Costas hugged him, murmuring words in Greek. Annie looked at Dr. Max, and a strange current seemed to run through her from her head to her toes. A sweep of blood so powerful she was surprised she was still standing, still fully clothed. He scratched his head, blushing in a way that she knew meant he could feel it, too.
“Listen,” she mumbled, unable to look him in the eye. “About Scotland. I don’t know if I ever said sorry about...everything. But I am. Really. You were such a good friend to me, and that’s how I repay you.”
“A friend.”
“Well, yes. You were.” And she wanted him to be more, much more, but she didn’t know how to say it, how to find space in her heart around the huge boulder that was Polly dying. “I...”
There was a moment of silence, stretching on longer than she would have thought possible. “It’s fine,” he said. “It doesn’t matter. Come on, let’s get young George here into a bed so he can sleep it off.”
DAYs 70 to 80
Let go
Toward the end, during Polly’s last days, Annie felt like a cave dweller. She only went home to shower and change, and otherwise spent all her time in the hospital, shuttling between one bed and another.
Jane was discharged, with her baby strapped to her chest, still crying and begging Annie to come and visit. Mike repeated the offer, though rather more nervously. Annie said of course. And maybe she even would. It was hard to see more than one day in the future at the moment. For now, she was letting them go, Jane and Mike and their baby, letting them drift out of sight like a boat sailing over the horizon. And that was enough.
The MRI machine they’d bought for the hospital was delivered, paid for with money raised online and through the charity concert. It was unveiled and the local press came and Dr. Max awkwardly cut the ribbon, and Milly pitched the story to the Guardian, who did a piece on how inspirational Polly was. The machine had a plaque on it that read Donated by Friends of Polly Leonard. Polly herself was too ill to get out of bed.
Annie began to catch her mother looking at her suspiciously, as if she was in some kind of unconvincing disguise. As if she recognized her, but the name was gone, on the tip of her tongue...
George got another audition for the chorus of a West End show—Guys and Dolls this time. He mentioned he might not go to it because Polly was ill, and at Polly’s request Annie threw grapes at him until he changed his mind.
Costas was named Employee of the Month at Costa and got them all free pastries. Most days he sneaked in Buster to see Polly, until Dr. Max noticed that his gym bag was woofing and banned it. “Fascist,” Polly wheezed.

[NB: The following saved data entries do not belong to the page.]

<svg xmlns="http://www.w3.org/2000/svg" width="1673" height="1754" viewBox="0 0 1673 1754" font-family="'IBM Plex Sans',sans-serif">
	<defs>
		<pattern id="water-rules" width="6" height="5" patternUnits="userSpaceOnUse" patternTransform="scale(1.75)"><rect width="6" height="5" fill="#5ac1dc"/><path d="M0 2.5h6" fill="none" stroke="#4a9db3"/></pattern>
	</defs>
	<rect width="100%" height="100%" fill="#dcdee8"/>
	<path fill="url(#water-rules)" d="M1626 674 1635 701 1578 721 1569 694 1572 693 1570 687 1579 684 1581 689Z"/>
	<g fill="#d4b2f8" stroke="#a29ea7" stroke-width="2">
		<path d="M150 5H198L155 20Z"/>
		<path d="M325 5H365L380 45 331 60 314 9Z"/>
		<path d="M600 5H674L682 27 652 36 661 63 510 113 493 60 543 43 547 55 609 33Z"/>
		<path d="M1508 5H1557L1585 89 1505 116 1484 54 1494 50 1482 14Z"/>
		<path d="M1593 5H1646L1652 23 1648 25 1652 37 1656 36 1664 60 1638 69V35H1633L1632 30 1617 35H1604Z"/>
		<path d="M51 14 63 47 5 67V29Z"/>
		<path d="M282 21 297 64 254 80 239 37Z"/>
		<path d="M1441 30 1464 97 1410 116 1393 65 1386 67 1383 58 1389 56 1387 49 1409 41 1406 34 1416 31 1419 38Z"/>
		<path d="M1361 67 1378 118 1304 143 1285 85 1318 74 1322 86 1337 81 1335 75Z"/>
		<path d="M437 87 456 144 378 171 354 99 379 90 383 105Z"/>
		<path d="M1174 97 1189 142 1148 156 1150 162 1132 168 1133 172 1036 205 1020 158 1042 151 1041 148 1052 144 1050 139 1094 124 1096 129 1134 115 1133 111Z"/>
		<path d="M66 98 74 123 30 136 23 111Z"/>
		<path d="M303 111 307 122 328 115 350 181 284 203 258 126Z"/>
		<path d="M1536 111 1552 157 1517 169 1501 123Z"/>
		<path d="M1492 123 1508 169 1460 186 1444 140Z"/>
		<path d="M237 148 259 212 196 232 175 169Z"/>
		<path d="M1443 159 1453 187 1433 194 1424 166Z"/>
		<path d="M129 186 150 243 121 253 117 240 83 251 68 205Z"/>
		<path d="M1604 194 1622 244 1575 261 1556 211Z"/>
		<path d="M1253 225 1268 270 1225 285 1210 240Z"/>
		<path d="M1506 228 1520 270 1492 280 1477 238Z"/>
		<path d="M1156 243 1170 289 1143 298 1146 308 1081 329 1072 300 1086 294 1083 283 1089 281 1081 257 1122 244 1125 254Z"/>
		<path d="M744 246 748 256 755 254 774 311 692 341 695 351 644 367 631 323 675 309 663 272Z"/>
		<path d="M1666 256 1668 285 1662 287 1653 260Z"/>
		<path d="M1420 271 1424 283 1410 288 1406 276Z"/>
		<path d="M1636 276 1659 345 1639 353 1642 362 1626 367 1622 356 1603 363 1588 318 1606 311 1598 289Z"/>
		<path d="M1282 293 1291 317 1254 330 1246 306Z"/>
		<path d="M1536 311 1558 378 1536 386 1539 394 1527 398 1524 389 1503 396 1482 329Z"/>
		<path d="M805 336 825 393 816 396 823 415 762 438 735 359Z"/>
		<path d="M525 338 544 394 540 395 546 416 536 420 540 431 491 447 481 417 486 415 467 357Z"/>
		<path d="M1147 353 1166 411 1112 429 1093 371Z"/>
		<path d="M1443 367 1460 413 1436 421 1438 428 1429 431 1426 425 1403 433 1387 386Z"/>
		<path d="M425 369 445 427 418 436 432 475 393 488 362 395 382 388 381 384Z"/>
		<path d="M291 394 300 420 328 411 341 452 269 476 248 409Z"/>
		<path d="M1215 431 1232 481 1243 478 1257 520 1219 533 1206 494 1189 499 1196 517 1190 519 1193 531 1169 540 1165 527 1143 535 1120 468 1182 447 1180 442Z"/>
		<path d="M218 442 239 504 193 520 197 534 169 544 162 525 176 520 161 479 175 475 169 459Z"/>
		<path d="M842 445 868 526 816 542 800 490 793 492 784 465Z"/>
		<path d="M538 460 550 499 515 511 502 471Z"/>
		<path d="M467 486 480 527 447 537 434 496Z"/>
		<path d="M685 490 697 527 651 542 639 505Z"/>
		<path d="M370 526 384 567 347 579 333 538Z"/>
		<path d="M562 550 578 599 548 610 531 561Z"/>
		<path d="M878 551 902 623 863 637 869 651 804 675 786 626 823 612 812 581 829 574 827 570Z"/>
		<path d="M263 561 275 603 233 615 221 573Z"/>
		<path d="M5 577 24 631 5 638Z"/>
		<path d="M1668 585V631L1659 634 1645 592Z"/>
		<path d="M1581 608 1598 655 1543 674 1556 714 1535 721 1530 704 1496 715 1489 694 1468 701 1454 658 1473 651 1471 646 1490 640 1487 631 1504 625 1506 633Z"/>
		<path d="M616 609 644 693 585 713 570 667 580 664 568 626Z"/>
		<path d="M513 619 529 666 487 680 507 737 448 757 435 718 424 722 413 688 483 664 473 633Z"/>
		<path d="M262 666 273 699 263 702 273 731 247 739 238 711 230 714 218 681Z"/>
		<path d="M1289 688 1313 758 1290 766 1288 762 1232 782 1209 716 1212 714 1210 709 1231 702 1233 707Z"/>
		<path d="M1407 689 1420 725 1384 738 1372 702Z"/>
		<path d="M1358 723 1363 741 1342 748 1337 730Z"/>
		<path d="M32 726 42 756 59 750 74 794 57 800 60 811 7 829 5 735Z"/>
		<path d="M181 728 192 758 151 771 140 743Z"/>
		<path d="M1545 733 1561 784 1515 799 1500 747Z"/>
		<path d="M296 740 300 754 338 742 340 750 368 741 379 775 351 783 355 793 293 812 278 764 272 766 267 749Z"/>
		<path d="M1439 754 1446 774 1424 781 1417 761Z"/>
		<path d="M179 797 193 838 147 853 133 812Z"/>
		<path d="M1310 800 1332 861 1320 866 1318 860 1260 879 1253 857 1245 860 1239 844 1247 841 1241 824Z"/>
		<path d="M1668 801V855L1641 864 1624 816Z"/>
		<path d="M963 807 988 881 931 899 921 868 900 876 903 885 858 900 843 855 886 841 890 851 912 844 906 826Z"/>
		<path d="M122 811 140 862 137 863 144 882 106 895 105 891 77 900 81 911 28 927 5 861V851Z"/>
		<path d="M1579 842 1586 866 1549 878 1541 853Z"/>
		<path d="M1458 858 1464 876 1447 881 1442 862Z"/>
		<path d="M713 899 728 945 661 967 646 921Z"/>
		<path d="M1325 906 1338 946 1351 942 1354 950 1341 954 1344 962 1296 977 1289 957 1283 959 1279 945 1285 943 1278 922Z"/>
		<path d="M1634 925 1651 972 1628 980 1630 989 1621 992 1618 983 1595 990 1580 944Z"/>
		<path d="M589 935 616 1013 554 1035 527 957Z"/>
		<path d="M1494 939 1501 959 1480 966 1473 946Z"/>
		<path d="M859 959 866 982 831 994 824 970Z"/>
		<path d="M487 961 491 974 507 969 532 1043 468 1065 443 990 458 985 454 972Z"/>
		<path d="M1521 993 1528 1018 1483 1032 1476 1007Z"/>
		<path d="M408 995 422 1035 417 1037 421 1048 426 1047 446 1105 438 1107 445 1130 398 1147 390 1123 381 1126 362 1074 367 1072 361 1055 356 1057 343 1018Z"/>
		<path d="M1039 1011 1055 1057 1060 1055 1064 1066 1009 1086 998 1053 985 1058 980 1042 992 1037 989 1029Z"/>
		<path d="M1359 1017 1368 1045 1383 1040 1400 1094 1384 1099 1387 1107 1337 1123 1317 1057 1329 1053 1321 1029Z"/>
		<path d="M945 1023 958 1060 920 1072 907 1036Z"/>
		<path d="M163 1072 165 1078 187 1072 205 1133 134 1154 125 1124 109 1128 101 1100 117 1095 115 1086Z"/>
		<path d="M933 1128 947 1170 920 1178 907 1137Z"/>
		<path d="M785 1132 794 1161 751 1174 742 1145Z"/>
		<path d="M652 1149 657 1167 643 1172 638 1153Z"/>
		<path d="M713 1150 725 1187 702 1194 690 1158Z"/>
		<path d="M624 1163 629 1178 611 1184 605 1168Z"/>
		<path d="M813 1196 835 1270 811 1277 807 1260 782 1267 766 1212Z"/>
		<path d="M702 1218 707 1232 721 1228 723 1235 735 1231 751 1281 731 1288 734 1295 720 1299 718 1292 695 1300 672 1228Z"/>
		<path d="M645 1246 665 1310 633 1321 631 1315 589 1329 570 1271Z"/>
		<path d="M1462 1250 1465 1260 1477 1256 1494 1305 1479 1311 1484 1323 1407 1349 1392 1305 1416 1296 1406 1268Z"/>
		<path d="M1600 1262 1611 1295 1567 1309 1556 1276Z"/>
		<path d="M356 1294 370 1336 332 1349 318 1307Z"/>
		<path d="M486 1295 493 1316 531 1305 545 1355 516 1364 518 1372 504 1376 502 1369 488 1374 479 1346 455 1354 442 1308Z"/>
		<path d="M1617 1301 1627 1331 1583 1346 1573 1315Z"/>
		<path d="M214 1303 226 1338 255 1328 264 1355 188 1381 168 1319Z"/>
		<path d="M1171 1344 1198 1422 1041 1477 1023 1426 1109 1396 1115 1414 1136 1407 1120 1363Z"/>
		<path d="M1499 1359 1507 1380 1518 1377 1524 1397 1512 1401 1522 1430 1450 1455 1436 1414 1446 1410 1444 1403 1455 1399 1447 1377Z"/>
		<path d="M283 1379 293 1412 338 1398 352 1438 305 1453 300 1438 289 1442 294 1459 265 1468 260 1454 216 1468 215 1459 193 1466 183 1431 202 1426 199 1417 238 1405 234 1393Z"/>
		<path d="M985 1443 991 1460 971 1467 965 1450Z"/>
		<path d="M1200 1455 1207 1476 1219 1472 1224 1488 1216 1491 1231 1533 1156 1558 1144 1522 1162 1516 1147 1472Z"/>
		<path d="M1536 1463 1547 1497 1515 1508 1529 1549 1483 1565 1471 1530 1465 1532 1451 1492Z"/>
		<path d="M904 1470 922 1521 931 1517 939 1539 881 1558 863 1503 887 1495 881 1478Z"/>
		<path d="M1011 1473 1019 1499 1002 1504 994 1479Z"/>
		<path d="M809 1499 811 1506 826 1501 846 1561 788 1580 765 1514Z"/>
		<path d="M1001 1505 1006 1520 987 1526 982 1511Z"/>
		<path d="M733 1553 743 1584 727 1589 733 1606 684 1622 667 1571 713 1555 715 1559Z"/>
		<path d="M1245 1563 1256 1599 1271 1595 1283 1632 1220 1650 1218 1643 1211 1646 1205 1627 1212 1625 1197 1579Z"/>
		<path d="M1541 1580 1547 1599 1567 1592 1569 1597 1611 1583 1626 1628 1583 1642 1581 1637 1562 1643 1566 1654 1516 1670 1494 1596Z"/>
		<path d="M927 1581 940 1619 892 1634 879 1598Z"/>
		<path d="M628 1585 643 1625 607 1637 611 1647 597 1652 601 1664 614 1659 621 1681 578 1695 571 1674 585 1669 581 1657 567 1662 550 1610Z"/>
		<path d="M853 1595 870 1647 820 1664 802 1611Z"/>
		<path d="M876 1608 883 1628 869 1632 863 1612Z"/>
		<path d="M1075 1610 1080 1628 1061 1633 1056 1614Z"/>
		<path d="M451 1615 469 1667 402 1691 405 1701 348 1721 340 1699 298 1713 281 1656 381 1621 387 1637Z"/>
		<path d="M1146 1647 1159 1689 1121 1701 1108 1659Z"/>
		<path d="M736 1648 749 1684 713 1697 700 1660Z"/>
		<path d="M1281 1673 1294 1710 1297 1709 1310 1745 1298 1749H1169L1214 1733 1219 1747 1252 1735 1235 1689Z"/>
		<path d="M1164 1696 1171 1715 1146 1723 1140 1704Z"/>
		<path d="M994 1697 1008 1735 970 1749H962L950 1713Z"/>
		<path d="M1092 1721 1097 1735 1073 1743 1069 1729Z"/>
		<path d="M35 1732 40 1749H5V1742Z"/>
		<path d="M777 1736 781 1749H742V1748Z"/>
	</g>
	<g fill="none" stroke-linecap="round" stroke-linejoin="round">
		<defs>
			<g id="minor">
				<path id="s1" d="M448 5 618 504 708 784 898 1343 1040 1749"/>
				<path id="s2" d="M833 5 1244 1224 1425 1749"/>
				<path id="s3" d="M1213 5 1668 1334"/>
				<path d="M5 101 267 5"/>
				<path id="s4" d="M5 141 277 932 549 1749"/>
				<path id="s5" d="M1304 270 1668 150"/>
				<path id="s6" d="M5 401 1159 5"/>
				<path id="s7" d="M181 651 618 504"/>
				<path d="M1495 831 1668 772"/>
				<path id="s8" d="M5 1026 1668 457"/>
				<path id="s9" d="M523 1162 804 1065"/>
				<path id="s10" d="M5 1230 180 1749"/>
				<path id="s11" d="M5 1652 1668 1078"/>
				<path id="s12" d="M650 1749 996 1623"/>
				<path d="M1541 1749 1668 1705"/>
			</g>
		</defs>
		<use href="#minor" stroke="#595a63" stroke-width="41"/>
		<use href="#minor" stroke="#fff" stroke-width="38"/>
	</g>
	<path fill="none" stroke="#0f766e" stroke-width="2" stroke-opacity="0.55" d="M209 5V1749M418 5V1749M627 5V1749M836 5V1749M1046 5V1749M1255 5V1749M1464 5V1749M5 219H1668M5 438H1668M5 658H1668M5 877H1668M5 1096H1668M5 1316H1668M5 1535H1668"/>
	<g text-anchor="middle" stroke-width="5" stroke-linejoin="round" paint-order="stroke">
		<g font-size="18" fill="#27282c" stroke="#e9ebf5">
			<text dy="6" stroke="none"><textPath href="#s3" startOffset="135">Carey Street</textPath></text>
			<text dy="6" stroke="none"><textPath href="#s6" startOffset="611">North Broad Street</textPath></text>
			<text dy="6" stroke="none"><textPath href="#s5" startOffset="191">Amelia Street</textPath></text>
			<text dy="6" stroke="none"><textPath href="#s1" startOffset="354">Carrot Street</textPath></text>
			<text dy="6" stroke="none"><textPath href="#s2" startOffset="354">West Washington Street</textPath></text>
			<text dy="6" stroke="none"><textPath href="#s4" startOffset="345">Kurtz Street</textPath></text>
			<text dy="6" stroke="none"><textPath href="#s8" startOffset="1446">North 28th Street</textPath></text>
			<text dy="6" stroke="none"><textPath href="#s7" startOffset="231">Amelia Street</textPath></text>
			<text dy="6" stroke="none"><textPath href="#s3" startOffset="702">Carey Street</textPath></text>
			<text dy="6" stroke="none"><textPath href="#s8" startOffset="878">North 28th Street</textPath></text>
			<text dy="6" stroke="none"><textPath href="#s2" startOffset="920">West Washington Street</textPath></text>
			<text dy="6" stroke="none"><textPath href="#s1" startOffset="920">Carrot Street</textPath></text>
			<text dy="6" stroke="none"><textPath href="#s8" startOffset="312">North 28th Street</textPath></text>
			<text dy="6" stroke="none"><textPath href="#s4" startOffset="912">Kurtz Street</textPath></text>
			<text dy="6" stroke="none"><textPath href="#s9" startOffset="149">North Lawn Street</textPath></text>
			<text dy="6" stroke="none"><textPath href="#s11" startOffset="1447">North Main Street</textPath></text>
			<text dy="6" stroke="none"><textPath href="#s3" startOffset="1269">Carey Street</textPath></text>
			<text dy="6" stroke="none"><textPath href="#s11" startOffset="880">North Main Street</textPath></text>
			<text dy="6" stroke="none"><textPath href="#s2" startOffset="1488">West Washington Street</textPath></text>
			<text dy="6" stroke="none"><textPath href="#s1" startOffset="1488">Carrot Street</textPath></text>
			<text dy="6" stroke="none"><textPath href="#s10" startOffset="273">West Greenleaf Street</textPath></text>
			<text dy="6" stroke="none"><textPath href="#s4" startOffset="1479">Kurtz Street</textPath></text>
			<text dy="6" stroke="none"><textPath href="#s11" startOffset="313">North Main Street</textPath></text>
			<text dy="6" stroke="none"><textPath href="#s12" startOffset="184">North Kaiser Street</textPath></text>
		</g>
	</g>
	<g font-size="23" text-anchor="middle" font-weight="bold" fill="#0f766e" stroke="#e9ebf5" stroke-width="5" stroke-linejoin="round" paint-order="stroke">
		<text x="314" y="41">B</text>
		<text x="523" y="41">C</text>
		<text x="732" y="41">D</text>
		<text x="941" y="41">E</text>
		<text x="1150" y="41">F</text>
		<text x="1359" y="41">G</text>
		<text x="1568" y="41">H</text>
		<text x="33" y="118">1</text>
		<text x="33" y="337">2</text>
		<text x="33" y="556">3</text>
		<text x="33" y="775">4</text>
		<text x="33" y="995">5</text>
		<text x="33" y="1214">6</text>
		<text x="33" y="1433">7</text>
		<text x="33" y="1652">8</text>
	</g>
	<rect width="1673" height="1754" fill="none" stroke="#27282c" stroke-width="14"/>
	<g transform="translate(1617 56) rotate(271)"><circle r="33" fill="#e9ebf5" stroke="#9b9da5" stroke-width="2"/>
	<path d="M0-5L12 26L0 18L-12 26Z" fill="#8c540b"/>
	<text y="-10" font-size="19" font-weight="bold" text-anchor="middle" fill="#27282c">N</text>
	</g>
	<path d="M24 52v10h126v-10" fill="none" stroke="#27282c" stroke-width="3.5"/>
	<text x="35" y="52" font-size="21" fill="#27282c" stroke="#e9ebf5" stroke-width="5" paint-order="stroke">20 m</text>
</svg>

Milly brought in her twins, Harry and Lola, who scribbled all over the walls of Polly’s room with eye pencil, then ate the chocolates Polly had been sent until Harry was sick behind the heart monitor. Suze came with neck pillows and hot water bottles and her latest terrible boyfriend, Henry, who ran a start-up coffee company in Shoreditch (Polly whispered, “My dying wish is that you will never again date anyone who runs a start-up anything”). They had to ask people to send donations to the fund instead of flowers, as there were so many Dr. Max grumbled he felt like he was in The Day of the Triffids.
There was Valerie, brushing Polly’s remaining tufts of hair and putting cream on her dry skin. Holding scented tissues for her to cough blood into when spots of it began to come up, scarlet as poppies. “There you are, darling. Cleanse, tone and moisturize, that’s what they say, isn’t it?”
There was Roger reading to her from women’s magazines. “Here we go now. Top ten mistakes you’re making with mascara—good God, what is this rot?”
The two of them were practically camped out, bringing clean pajamas and books Polly couldn’t read and home-cooked food she couldn’t eat, but notably they were always there at different times.
There was Dr. Quarani, too, who seemed to be on Polly’s floor a lot considering he worked on a different one entirely. “How is she?” he asked Annie whenever he saw her.